James Sample (NIVA) and the SeaBee Data Platform team have worked hard to get to this point (SeaBee Data Platform components and how it works). Using code deployed on Sigma2, an automated script runs every hour to identify, process and publish new datasets uploaded by scientists in the field.
It was an exciting first test of SeaBee as “data infrastructure”. I really enjoyed being able to explore the new mission data published each morning to see what I could find – James Sample, NIVA
SeaBee Data Pipeline
The SeaBee data infrastructure was valuable during this mission, as having data processed in near real-time allowed the field teams to review data and adjust settings and drone flying strategies during the mission, to ensure the best quality drone images were collected.
In total, around 1 TB of raw images from drone flights were collected and uploaded to the SeaBee data repository, which led to around 15 TB of data once it had been processed (Digital Terrain models (DTMs), orthophotos, point clouds, etc).

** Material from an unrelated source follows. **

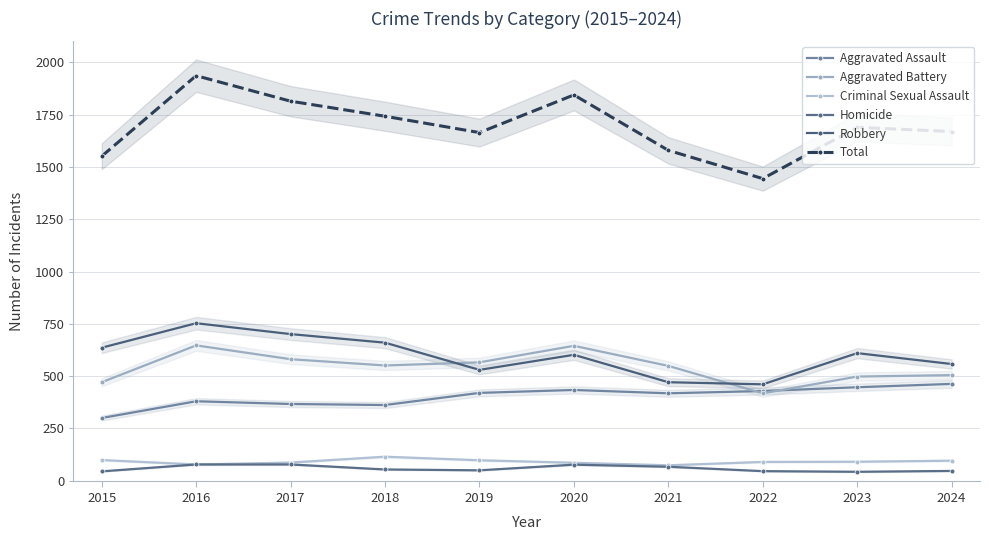

Is the value of Aggravated Assault at 2017 greater than the value of Robbery at 2024?

No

The SeaBee data infrastructure ran well for processing such a large amount of data. On average, missions took around 90 minutes to process. Missions with approximately 2000 images took around 1 day to process. After processing, the final products were automatically published to SeaBees GeoNode server. Currently, there are more than 500 data resources published on the server.
This project has been an important achievement for SeaBee as it demonstrates how useful a drone-based infrastructure is for seabird research and mapping, and it serves as a good example of how efficient SeaBee can be for large-scale mapping projects and handling of big data. – Kasper Hancke, NIVA
The next steps for this seabird mapping project include analysing the drone images that have been collected to estimate seabird population numbers. This will involve training a new AI model, and annotating drone images work as bird species were encountered that are not in the current AI models (for more information, check using Artifical Intelligence and drone data). Also, some comparisons will be made between the data collected using drones and that collected using traditional methods.
In terms of what will happen next for the SeaBee data infrastructure, this field mission provided some very useful lessons for processing large scale datasets. Better error handling systems will be developed, and the machine learning from NR will be integrated to further automate the infrastructure.